Rewarding hackers who return stolen crypto dissolves the traditional disinction between White and Black Hat hacking.
The distinction between “White Hat” and “Black Hat” hacking has long been used to distinguish between ethical and illegal forms of hacking.
White Hat hackers earn money through bug bounty programs that reward people for reporting software vulnerabilities. Meanwhile, their Black Hat peers seek to exploit vulnerabilities for personal gain. However, in the crypto space, an increasingly prominent third path sees hackers steal assets, but then return them after negotiating a reward.
In the latest instance of the phenomenon, a hacker who lifted 5,000 ETH from HTX (formerly Huobi) hot wallet has returned 95% of the stolen cryptocurrency.
On September 25, a cyber attack successfully siphoned 5,000 ETH worth around $8M from one of HTX’s hot wallets.
in the immediate aftermath of the exploit, HTX advisor Justin Sun offered to reward the hacker with hacker5% of the stolen funds in exchange for their return.
On top of the reward, Sun also offered to hire the wallet drainer as a “security white hat advisor.”
However, he cautioned that “if the funds are not returned within 7 days, we will transfer the information to law enforcement authorities for further action and to prosecute the hacker.”
On October 7, Sun confirmed that the hacker had taken HTX up on its offer.
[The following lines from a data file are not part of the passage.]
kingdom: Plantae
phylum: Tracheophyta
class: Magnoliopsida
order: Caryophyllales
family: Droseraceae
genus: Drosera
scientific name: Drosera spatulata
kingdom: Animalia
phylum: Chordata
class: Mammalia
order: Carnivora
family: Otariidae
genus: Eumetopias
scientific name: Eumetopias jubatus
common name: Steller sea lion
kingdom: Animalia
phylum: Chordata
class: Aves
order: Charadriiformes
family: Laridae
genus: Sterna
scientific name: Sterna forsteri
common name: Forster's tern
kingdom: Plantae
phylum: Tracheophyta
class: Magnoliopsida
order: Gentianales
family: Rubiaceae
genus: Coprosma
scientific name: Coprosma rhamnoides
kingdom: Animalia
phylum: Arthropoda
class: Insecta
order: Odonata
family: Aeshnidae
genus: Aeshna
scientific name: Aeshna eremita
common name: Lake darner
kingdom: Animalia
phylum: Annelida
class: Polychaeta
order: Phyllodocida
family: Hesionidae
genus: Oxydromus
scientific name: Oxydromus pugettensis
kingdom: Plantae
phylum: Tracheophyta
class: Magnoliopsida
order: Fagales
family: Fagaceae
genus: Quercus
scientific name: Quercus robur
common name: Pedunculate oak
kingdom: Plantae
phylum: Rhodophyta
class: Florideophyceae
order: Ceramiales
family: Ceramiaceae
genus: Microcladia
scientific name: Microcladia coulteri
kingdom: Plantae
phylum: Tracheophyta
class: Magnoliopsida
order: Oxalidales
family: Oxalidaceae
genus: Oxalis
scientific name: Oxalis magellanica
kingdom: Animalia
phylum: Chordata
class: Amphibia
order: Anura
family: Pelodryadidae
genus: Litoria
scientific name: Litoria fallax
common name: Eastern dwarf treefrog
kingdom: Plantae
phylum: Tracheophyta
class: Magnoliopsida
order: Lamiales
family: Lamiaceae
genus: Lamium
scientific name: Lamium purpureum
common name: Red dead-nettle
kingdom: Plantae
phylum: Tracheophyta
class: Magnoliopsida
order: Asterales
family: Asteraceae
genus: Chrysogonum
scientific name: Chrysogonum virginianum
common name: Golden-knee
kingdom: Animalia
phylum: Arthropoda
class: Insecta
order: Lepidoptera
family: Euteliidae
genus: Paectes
In the past year, Hacker rewards like the one paid out by HTX have surged in popularity.
For instance, when hackers exploited Curve Finance liquidity pools in July, resulting in the theft of approximately $70 million worth of cryptocurrency, several affected DeFi platforms incentivized the return of the stolen funds by offering a 10% bounty.
After offering the rewards, Alchemix and JPEG later announced that the Curve exploiter had returned the majority of the stolen crypto. As a result, the DeFi firms said they would cease efforts to identify the hacker and pursue legal action against them.
According to research by Immunefi, as a result of the Curve recoveries, as well as two other similar instances of reward payments, $61,169,000 worth of stolen crypto was returned in Q3 2023, representing 8.9% of the total losses for the quarter.
Indeed, the report reveals that crypto hacks resulted in a 66.1% increase in losses compared to the same quarter last year. What’s even more noteworthy is that the percentage of recovered funds more than doubled, jumping from a mere 4% in Q3 2022 .
Of course, some might argue that rewarding hackers amounts to paying a ransom while doing little to discourage further crimes.
However, identifying hackers is notoriously difficult, let alone successfully convicting them or recovering funds. And post-hack bounties are significantly less costly than admitting defeat.
Meanwhile, from the hackers’ perspective, although a 5–10% reward is significantly less lucrative than keeping the entirety of their stolen loot, it still represents a higher payout than the typical White Hat bug bounty. And the promise of indemnity has clearly been enough to convince at least some hackers to take the reward.